John David Beckers is lead W2W engineer for the Valhall Flank West campaign.
Fast and cost-effective
The personnel mobilised on Norman Jarstein on 19 June in Stavanger. The vessel left the Valhall field once the campaign was successfully completed.
“Use of the W2W vessel has allowed us to increase the number of people working on the unmanned platform in this phase of the hook-up operation, compared with what would have been the case if we had to rely on helicopters to transport the personnel,” says the project manager.
“We have thus completed the campaign in a safe, predictable, fast and cost-effective manner, as compared with using helicopters. All work has been delivered according to plan and feedback from our personnel is that they too have experienced W2W as a safe and efficient work method,” Bible emphasises.

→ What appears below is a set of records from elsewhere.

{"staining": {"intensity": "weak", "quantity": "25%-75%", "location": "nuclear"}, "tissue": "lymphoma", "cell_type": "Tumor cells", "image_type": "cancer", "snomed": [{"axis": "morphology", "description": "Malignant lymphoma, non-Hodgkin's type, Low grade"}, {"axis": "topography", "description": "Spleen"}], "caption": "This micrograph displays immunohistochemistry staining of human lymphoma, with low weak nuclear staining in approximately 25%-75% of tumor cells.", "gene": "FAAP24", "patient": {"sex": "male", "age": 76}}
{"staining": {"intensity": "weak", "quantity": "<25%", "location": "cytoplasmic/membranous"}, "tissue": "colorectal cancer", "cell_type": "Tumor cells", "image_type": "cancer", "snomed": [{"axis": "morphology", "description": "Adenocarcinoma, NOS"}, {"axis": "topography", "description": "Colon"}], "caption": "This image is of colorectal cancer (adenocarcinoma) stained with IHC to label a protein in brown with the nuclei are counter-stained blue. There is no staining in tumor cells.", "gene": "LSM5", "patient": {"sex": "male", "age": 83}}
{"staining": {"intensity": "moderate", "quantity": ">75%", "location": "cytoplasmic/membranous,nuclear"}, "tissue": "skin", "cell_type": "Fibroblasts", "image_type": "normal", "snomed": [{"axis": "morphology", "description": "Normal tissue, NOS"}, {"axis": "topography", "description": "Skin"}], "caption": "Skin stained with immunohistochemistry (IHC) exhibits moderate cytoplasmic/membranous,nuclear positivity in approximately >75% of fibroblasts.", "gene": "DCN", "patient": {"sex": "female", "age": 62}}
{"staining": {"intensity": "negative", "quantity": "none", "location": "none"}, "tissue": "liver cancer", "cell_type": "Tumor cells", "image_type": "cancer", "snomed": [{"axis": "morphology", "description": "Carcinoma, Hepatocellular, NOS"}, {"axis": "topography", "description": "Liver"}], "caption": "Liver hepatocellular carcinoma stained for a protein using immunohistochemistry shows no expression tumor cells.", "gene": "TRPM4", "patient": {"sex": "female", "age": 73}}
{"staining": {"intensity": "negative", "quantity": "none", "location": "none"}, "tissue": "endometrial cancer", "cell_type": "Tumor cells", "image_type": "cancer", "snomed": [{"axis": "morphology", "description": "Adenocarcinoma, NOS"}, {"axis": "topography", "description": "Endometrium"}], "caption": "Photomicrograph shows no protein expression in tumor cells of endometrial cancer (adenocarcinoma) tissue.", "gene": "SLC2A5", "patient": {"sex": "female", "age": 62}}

The gangway technology on board Normand Jarstein was delivered by the company Ampelmann. In general, the equipment can operate in significant wave heights of up to approximately 2.5 metres, but this is also dependent on other factors such as wind direction and wave periods. In this campaign, the bridge was disconnected, and the vessel moved away from the platform after each transfer of personnel.
A solution for the future
Aker BP’s goal is to establish a practice for using vessels with gangways for transport and accommodation of personnel who are to work on normally unmanned platforms. Use of W2W vessels for transporting personnel is a known and accepted solution outside the Norwegian continental shelf, both within the oil and gas industry and within renewables. W2W has also been used previously on the Norwegian shelf.
“Introducing W2W supports our first and foremost priority – safety for personnel,” says Valhall manager Per Mikal Hauge.
“There are more and more unmanned platforms on the Norwegian shelf, and they are also an important part of Aker BP’s strategy for future developments. The Valhall Flank West campaign that has been implemented safely and efficiently is therefore important in Aker BP’s path to establish this as a practice,” concludes Hauge.
The Maersk Invincible rig is now in place on the field. It will drill wells and function as an accommodation rig through the remainder of the hook-up and commissioning work on Valhall Flank West.
Production start-up from Valhall Flank West is planned in the fourth quarter of 2019.